Although gray hair is in style sometimes, most people don’t embrace seeing the salt and pepper strands when they show up naturally (via The Wall Street Journal). If your hair happens to go gray earlier than expected, you might feel worried that something is wrong, and you might find yourself faced with a choice about whether or not to cover them up at the salon or at home. While you might think the early gray strands in your mane are due to stress, chances are they’re hereditary, according to Byrdie.
If you go gray early, you might be able to blame one or both of your parents. “Usually, if one or both parents went gray earlier in life, there is a more of a chance that you will,” Gretchen Friese, Certified Trichologist at BosleyMD, told Marie Claire. Dermatologist Marisa Garshick, MD, told Byrdie about the factors that cause you to lose color in your ‘do. “Hair turns gray, also known as canities or achromotrichia, as a result of the loss of melanin, which can occur with aging and may be partly related to genetics and possibly related to environmental factors,” she said. “As we age, our hair follicles may produce less melanin, so the hair that grows out is without pigment and appears white or gray.” Of course, your hair isn’t actually gray. Instead, it looks that way due to a percentage of the natural color remaining in the strand. When all the color is gone, your strands are translucent, and appear white.
Here's why you shouldn't worry if you go gray early
Typically, finding gray hair earlier than you’d expected isn’t a cause for concern.
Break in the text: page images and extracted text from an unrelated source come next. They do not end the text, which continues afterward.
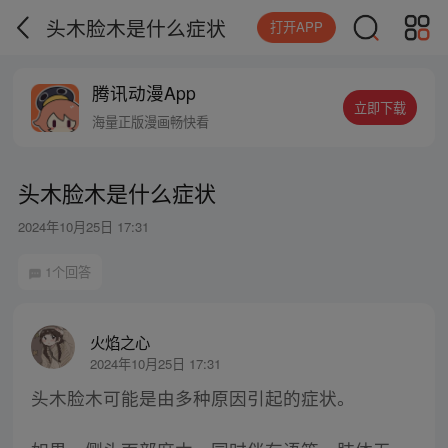
头木脸木是什么症状
打开APP
腾讯动漫App
立即下载
海量正版漫画畅快看
头木脸木是什么症状
2024年10月25日 17:31
1个回答
火焰之心
2024年10月25日 17:31
头木脸木可能是由多种原因引起的症状。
Marisa Garshick explained to Byrdie, “Premature graying is thought to be genetic and may even be related to a specific gene known as interferon regulatory factor 4 (IRF 4), which may help to regulate melanin production. Additionally, there are some genetic conditions that may be associated with premature graying. One study found that those who experienced premature graying were more likely to have a family history of it, have a history of eczema or asthma, and were vegetarian. Additionally, they were also more likely to be overweight and report stress and alcohol consumption.”
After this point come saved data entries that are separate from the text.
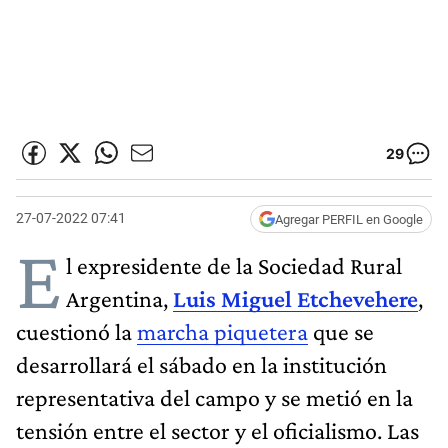
29
27-07-2022 07:41
Agregar PERFIL en Google
E
l expresidente de la Sociedad Rural
Argentina,
Luis Miguel Etchevehere
,
cuestionó la
marcha piquetera
que se
desarrollará el sábado en la institución
representativa del campo y se metió en la
tensión entre el sector y el oficialismo. Las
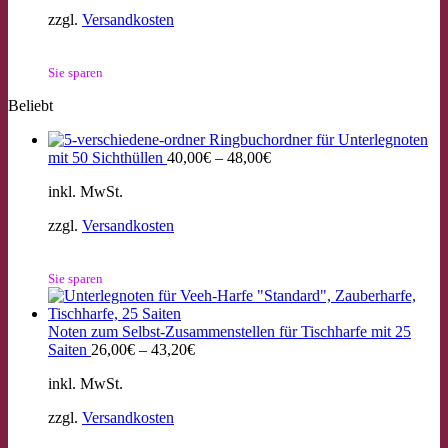
zzgl.
Versandkosten
Sie sparen
Beliebt
Ringbuchordner für Unterlegnoten
mit 50 Sichthüllen
40,00
€
–
48,00
€
inkl. MwSt.
zzgl.
Versandkosten
Sie sparen
Noten zum Selbst-Zusammenstellen für Tischharfe mit 25
Saiten
26,00
€
–
43,20
€
inkl. MwSt.
zzgl.
Versandkosten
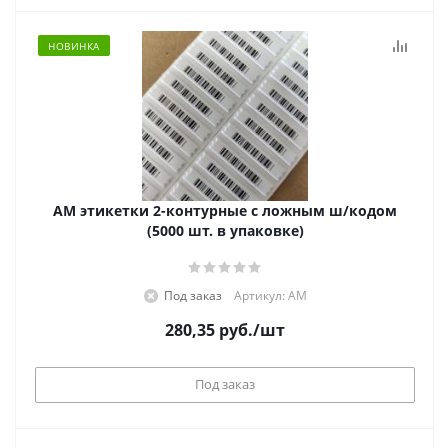
НОВИНКА
АМ этикетки 2-контурные с ложным ш/кодом
(5000 шт. в упаковке)
Под заказ
Артикул: АМ
280,35
руб.
/шт
Под заказ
One thing to remember is just because your hair is gray doesn’t mean you’re aging quickly. “If someone can mentally embrace it and be grateful for having the hair on their head, it would set a healthy mindset. Graying hair does not mean you are ‘old,'” Gretchen Friese told Marie Claire. The publication noted that if you choose not to embrace your newfound grays, you can disguise them with all-over hair color, highlights, or even temporary sprays and powders to cover them. Regardless of your hair color, Byrdie advised that you continue giving it nutritional support and moisture to keep it healthy. In the end, going gray early likely isn’t a sign that something is wrong.